Покинув Аютию, пароход остановился перед грандиозным пирамидальным зданием, имеющим около 58 саженей высоты. В средине здания находится колоссальная позолоченная статуя Будды, окруженная целою коллекцией маленьких статуй. Наш капитан, слуга Китаец и матросы пришли поклониться святыне и, купив палочки из ладана, сожгли их у подножия статуи. Перед самым храмом толпится много богомольцев, стариков, старух, женщин, украшенных золотыми браслетами и ожерельями, торговцев, продающих свечи-ладан, разноцветные свечи и талисманы.

* * *

Король пользуется неограниченною властью в своем государстве. На него смотрят, как на бога, и в прежнее время никто из подданных не смел поднять на него взора. Оруженосцы выкалывали тут же дерзновенному глаза. В присутствии короля все, начиная от высших чинов двора, были распростерты на земле или должны были ползать на четвереньках, упираясь в землю локтями и носками. Прежние [91] посетители Сиама рассказывали нам о торжественных аудиенциях при сиамском дворе. Кауфорд (Journal of an Embassy from the Governor General of India to the Courts of Siam and Cochinchina John Crawford 1828), посланный в Сиам от имени вице-короля Индии, так описывает свою аудиенцию у короля: «Простое здание, в которое мы вошли, оказалось залою для аудиенции. Против двери были поставлены китайские ширмы, украшенные ландшафтами и зеркалами. Одно мгновение мы оставались на пороге и, обойдя ширмы, мы неожиданно очутились в присутствии величества. Зала была высокая, широкая, длиною в 60-80 футов и соответственной ширины. Потолок и стены были украшены рисунками, преимущественно фестонами и венками цветов.

#### Что сделать:
1. Объясните по отрывку о Сиаме, почему в прежнее время подданные не смели поднять взор на короля. Ответ дайте в одном–трёх предложениях.
2. Ответьте на вопросы по отрывку о Сиаме:
(a) Какой высоты было пирамидальное здание, перед которым остановился пароход?
(b) Что сожгли у подножия статуи Будды капитан, слуга и матросы?
(c) Какой длины была зала для аудиенции, по описанию Кауфорда?
3. Подхватите отрывок о Сиаме и продолжите его сразу после последнего предложения.

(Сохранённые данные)
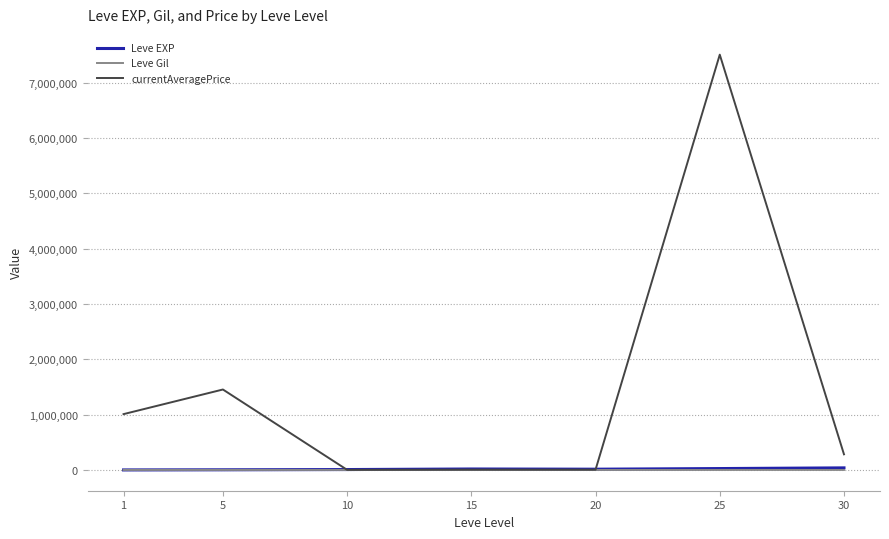

What is the greatest value displayed?

7506045.7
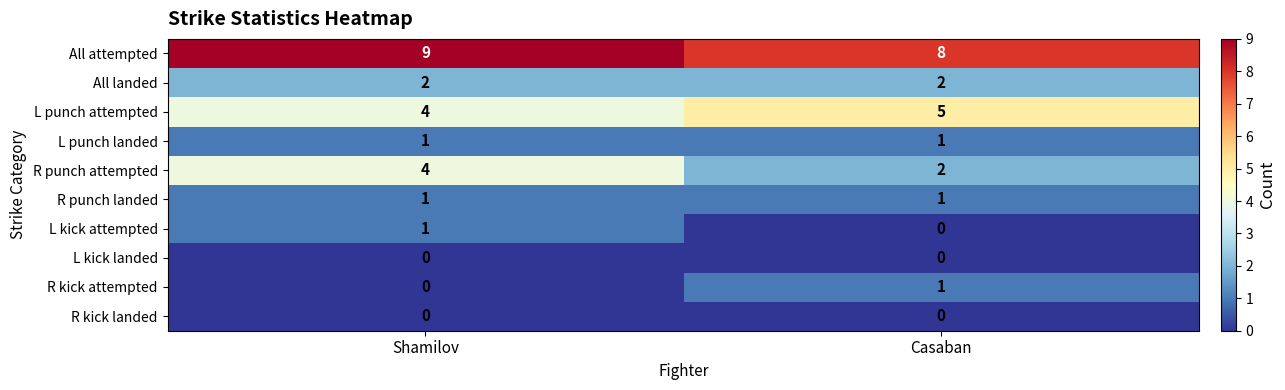

Count the number of categories in the chart.

2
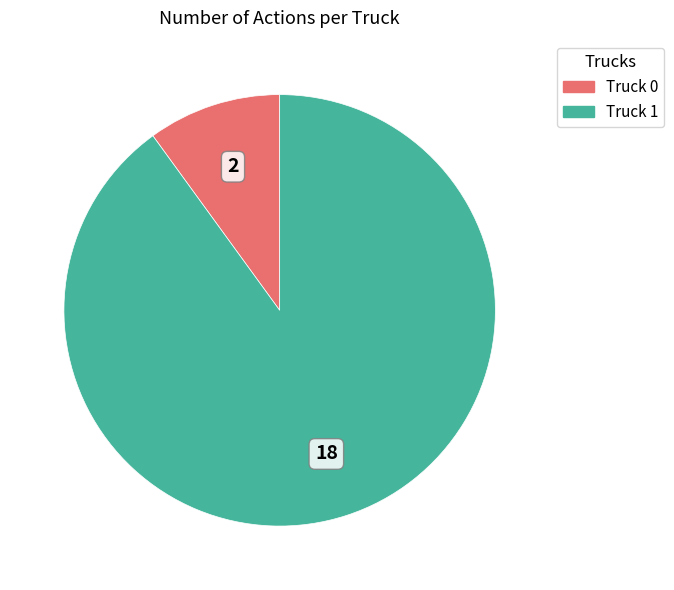

Combined, do Truck 0 and Truck 1 account for over 50%?

Yes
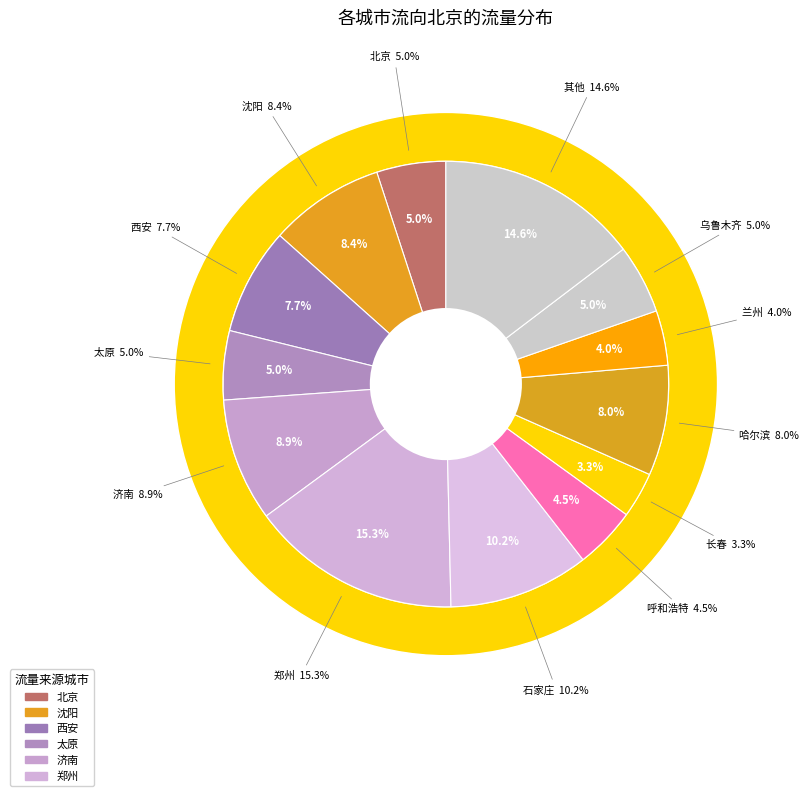

Is it true that 西安 is 20% of the pie?

False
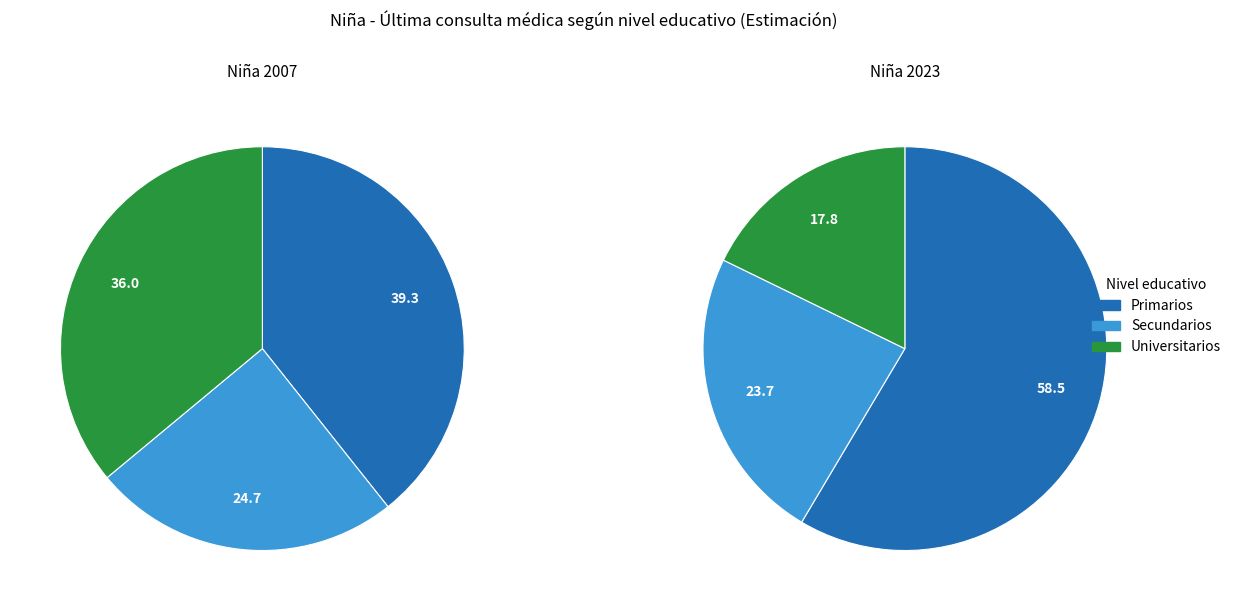

True or false: Secundarios accounts for 43% of the total.

False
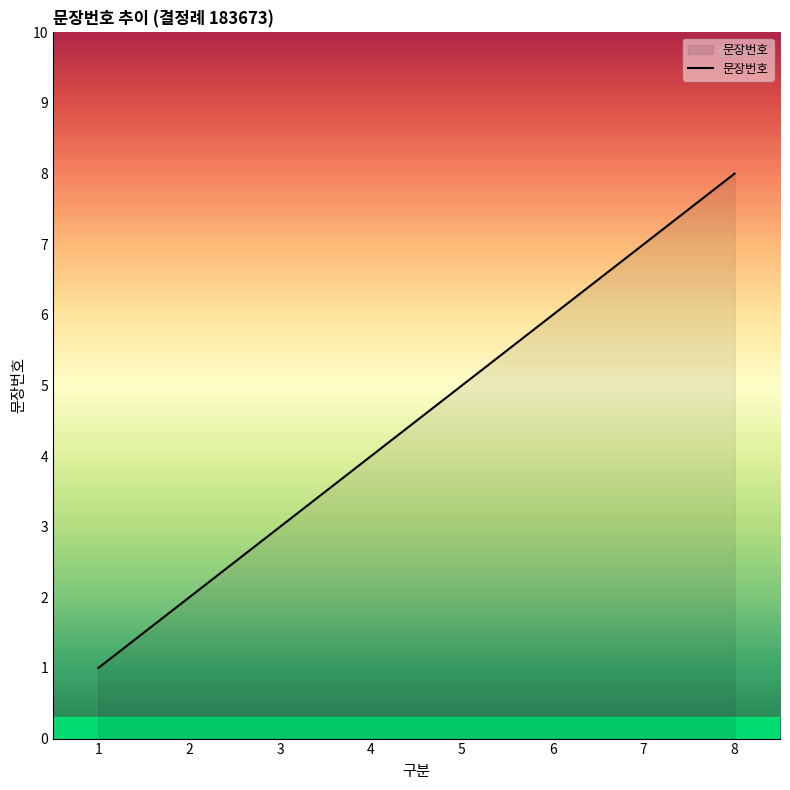

Reading left to right, extract all data points from this chart.

1=1	2=2	3=3	4=4	5=5	6=6	7=7	8=8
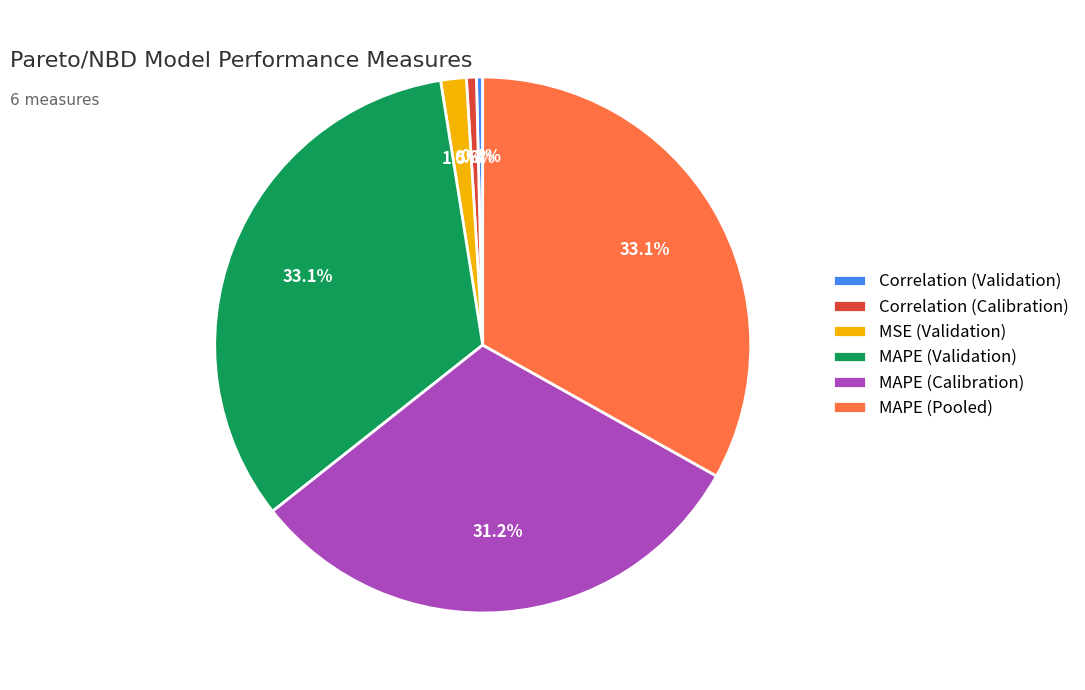

Is there any slice that represents more than half of the pie?

No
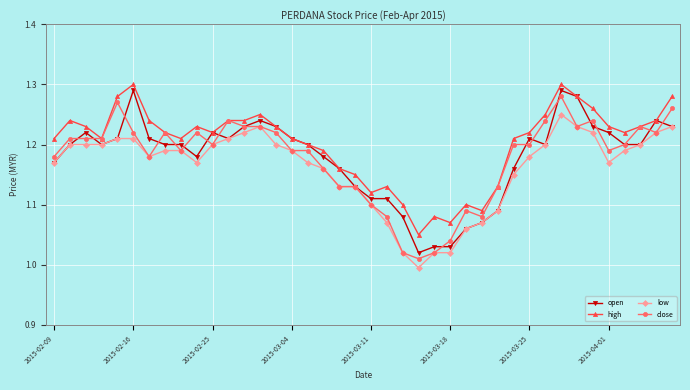

What are all the series names shown in the legend?

open, high, low, close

#### Письменные ответы:
1. Подданные смотрели на короля как на бога, и поэтому никто из них не смел поднять на него взора. Того, кто всё же осмеливался, ждало наказание: оруженосцы тут же выкалывали ему глаза.

2.
(a) Около 58 саженей.
(b) Купленные палочки из ладана.
(c) 60–80 футов.

3.
Крыша поддерживалась с каждой стороны десятью колоннами, выкрашенными спирально в зеленую и красную краску. Плохенькие зеркала были прикреплены к стенам, стеклянная люстра висела посредине залы, и у каждой колонны фонарь не лучше наших конюшенных. Пол был покрыт разноцветными коврами. Дверей и окон было много, но они были сравнительна малых размеров и без украшений. В глубине залы занавес, покрытый блестками, отделял трон от остального пространства. За исключением пустого места в 22 фута, около самого трона вся зала была битком набита людьми. У каждого, начиная от высшего до самого низшего, от наследника престола до последнего раба, было свое определенное место, по которому только можно было узнать о его положении, потому что в одежде царствовала большая простота. Когда мы вошли, то занавес был отдернут в сторону. Вся эта масса людей лежала распростертая и касалась ртом почти земли. Торжественная тишина, царившая в зале, не нарушилась ни одним звуком, ни одним движением или малейшим шорохом, Положение, тишина и торжественность всей обстановки указывали на то, что вся эта масса людей, поклоняется в одно и то же время небесному и земному богу.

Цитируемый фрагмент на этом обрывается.